> _Passage provided_
^^^^
Daniel R. Longo, Obl.S.B., Sc.D., and colleagues from the University of Missouri, Columbia, conducted a study to assess the status of patient safety systems and examine changes from 2002 to 2004. The study included a survey of all acute-care hospitals in Missouri and Utah at two points in time, in 2002 and 2004, using a 91-item comprehensive questionnaire (n = 126 for survey 1 and n = 128 for survey 2). The researchers analyzed the responses of the 107 hospitals that responded to both surveys to assess the changes over time.

Seven variables were constructed to represent the most important patient safety constructs studied: computerized physician order entry systems, computerized test results, and assessments of adverse events; specific patient safety policies; use of data in patient safety programs; drug storage, administration, and safety procedures; manner of handling adverse event/error reporting; prevention policies; and root cause analysis. For each hospital, the seven variables were summed to give an overall measure of the patient safety status of the hospital.

The researchers found that development and implementation of patient safety systems is at best modest. Self-reported regression in patient safety systems was also found. While 74 percent of hospitals reported full implementation of a written patient safety plan, nearly 9 percent reported no plan. The area of surgery appears to have the greatest level of patient safety systems. Other areas, such as medications, with a long history of efforts in patient safety and error prevention, showed improvements, but the percentage of hospitals with various safety systems was already high at baseline for many systems. Some findings are surprising, given the overall trends; for example, while a substantial percentage of hospitals have medication safety systems, only 3 percent reported full implementation at survey two of computerized physician order entry systems for medications, despite the growth of computer technology in general and in hospital billing systems in particular.

Response from within the healthcare system clearly has been slow. In part, this is because of the complexities involved in implementing systems and changing cultures; however, complexity can also be an excuse, the authors write.

Based on our findings, we recommend that individual hospitals, including their boards of directors, medical staffs, administration, and staff, review the list of patient safety systems our expert focus groups identified as needed in all hospitals. They can conduct their own survey of where they stand with regard to development and implementation of each of these and report where they stand to the community. While the list may seem long, it is very manageable when viewed by individual hospital departments to which given system characteristics apply. We concur with the larger recommendations of others that nationally there must be a far more aggressive agenda, the researchers write.
^^^^
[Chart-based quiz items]
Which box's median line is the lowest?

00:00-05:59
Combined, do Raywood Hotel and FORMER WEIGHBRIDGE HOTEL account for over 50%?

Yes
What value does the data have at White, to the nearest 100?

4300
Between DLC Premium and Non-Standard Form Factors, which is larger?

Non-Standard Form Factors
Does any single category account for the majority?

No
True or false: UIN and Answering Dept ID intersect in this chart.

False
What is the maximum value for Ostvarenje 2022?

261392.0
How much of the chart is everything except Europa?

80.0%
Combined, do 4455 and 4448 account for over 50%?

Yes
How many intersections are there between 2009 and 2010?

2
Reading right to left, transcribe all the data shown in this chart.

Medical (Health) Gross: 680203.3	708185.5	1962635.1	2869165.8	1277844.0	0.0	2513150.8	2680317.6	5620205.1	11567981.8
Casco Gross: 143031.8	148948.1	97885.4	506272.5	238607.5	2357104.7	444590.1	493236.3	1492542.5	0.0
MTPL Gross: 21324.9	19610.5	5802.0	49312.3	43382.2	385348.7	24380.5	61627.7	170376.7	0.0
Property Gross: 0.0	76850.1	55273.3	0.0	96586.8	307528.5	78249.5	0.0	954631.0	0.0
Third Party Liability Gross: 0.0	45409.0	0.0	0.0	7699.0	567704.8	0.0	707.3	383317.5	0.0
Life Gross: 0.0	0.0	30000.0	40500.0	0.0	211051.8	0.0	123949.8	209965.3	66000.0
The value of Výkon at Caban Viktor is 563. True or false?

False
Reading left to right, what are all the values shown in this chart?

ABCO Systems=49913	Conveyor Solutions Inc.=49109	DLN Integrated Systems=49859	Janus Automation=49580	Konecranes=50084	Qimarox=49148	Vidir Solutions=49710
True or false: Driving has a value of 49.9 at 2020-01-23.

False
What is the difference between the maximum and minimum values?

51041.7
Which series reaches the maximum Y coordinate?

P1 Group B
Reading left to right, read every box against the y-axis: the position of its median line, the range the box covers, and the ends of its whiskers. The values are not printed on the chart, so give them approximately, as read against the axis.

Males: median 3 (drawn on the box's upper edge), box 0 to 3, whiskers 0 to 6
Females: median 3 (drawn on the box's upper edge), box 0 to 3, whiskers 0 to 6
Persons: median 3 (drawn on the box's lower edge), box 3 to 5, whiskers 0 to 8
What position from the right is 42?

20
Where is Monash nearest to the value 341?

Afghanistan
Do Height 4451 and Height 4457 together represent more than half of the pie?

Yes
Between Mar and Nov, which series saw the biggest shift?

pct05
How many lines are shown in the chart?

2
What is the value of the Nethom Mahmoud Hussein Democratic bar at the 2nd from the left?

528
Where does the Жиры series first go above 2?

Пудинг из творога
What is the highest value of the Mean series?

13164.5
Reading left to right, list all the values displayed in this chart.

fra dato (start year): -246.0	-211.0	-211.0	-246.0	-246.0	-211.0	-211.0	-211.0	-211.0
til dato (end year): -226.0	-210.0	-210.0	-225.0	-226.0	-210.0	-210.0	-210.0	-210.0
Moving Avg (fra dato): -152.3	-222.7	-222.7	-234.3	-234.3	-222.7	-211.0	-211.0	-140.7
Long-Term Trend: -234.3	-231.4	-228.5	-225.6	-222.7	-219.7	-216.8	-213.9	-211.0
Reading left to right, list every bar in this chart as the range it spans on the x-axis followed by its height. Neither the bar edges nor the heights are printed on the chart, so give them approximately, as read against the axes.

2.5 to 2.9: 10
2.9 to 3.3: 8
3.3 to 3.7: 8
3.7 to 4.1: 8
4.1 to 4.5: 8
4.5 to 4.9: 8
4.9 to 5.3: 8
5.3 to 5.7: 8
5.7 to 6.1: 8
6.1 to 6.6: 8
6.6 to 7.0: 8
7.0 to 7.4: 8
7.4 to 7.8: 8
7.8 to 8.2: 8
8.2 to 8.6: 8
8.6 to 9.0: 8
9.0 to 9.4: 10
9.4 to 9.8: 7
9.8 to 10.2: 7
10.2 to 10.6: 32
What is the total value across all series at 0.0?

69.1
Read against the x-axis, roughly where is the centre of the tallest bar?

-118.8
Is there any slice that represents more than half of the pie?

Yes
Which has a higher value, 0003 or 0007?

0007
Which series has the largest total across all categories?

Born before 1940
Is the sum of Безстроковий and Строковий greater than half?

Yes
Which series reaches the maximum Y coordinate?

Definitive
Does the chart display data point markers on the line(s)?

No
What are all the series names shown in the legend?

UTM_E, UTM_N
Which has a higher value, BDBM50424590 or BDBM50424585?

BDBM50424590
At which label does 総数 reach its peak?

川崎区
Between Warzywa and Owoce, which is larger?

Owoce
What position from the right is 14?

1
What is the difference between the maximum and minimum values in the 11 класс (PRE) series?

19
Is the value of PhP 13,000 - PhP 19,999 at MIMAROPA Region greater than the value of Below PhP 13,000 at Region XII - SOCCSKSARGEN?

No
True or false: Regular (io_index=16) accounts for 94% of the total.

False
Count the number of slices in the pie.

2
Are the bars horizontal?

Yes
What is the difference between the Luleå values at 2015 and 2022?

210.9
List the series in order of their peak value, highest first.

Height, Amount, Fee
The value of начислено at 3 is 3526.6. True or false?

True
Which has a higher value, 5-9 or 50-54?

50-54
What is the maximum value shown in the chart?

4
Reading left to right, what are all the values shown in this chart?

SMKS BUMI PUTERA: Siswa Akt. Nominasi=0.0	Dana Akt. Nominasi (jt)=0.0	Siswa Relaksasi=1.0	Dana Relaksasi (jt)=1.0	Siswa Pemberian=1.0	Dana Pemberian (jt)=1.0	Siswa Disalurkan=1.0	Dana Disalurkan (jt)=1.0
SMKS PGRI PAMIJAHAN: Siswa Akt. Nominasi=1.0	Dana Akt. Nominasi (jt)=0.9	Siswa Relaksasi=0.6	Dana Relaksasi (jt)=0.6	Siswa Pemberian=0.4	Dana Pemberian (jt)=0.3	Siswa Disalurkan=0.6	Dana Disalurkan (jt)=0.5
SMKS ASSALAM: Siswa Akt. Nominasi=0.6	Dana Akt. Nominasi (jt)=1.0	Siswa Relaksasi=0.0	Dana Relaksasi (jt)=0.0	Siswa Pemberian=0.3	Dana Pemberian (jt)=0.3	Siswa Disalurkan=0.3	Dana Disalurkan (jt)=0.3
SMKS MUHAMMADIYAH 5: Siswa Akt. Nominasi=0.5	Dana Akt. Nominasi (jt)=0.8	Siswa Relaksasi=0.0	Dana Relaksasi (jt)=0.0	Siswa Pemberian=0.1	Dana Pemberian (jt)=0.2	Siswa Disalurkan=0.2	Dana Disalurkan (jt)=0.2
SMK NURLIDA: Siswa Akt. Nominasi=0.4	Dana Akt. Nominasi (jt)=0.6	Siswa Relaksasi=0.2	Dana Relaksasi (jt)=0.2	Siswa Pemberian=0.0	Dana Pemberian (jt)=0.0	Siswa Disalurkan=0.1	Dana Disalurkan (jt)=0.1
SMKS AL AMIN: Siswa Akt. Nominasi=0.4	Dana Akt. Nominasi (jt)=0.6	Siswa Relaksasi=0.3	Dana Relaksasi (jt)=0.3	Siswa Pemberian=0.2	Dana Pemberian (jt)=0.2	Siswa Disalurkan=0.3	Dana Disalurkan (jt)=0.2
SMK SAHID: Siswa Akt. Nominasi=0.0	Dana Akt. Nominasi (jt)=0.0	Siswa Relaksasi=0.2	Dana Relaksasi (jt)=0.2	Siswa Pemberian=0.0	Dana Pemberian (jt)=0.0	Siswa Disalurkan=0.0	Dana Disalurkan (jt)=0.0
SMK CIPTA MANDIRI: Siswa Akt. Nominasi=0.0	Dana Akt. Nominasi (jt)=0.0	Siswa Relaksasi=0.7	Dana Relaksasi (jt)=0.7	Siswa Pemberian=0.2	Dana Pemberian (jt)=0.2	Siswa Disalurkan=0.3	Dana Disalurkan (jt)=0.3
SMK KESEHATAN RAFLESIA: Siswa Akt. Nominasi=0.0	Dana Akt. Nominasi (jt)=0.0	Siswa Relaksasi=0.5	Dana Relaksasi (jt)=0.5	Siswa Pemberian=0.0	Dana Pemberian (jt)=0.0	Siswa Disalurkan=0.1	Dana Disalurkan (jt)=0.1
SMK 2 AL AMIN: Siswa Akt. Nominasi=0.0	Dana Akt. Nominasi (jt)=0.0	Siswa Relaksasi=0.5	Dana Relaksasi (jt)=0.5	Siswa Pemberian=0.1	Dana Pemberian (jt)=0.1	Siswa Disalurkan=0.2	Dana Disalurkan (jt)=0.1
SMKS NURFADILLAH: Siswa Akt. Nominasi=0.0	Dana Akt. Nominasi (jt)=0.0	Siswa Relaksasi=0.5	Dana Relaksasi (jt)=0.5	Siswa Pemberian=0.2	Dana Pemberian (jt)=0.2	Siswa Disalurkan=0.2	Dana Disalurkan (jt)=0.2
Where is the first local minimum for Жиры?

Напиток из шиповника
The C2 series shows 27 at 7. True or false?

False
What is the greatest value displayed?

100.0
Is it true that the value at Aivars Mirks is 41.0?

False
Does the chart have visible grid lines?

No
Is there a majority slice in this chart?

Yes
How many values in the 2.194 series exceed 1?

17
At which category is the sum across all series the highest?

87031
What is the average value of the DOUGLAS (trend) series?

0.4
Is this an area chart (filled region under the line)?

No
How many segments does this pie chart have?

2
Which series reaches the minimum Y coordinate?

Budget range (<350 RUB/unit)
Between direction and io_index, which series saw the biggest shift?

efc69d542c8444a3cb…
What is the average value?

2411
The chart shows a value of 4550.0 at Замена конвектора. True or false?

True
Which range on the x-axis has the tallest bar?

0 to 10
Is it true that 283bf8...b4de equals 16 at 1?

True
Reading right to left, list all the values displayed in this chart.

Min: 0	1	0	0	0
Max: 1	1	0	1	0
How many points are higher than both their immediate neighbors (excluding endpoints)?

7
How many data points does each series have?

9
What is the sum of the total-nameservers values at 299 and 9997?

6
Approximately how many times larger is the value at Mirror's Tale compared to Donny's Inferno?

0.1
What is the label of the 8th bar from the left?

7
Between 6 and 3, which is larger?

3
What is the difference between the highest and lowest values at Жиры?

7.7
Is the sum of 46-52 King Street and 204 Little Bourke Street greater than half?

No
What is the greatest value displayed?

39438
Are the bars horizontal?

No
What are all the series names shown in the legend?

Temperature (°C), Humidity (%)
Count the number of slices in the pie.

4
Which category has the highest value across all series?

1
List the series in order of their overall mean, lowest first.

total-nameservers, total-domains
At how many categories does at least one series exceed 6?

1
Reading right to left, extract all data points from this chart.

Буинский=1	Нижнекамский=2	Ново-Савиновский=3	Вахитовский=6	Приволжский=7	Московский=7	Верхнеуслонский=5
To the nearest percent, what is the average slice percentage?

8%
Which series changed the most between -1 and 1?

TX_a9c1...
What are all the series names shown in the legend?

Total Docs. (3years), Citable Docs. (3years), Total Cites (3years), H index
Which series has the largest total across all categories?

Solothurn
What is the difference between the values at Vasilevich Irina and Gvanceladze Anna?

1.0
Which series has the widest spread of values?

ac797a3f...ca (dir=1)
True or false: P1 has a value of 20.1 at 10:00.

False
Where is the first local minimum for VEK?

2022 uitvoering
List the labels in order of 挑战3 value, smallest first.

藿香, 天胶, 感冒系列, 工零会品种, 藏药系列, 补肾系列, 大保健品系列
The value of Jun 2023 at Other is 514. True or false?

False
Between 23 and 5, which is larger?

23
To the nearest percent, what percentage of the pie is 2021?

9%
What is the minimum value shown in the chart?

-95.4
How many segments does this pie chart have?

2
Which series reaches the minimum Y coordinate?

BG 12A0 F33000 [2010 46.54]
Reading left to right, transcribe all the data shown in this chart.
^^^^
> _Questions to answer_
• 1. Write out the part of the hospital patient safety passage that opens with the words containing "Seven variables were constructed" and closes with "of the hospital.".
• 2. According to the hospital patient safety passage, what percentage of hospitals reported full implementation of computerized physician order entry systems for medications at survey two?

> _Responses by item number_
• 1.
Seven variables were constructed to represent the most important patient safety constructs studied: computerized physician order entry systems, computerized test results, and assessments of adverse events; specific patient safety policies; use of data in patient safety programs; drug storage, administration, and safety procedures; manner of handling adverse event/error reporting; prevention policies; and root cause analysis. For each hospital, the seven variables were summed to give an overall measure of the patient safety status of the hospital.

• 2. 3 percent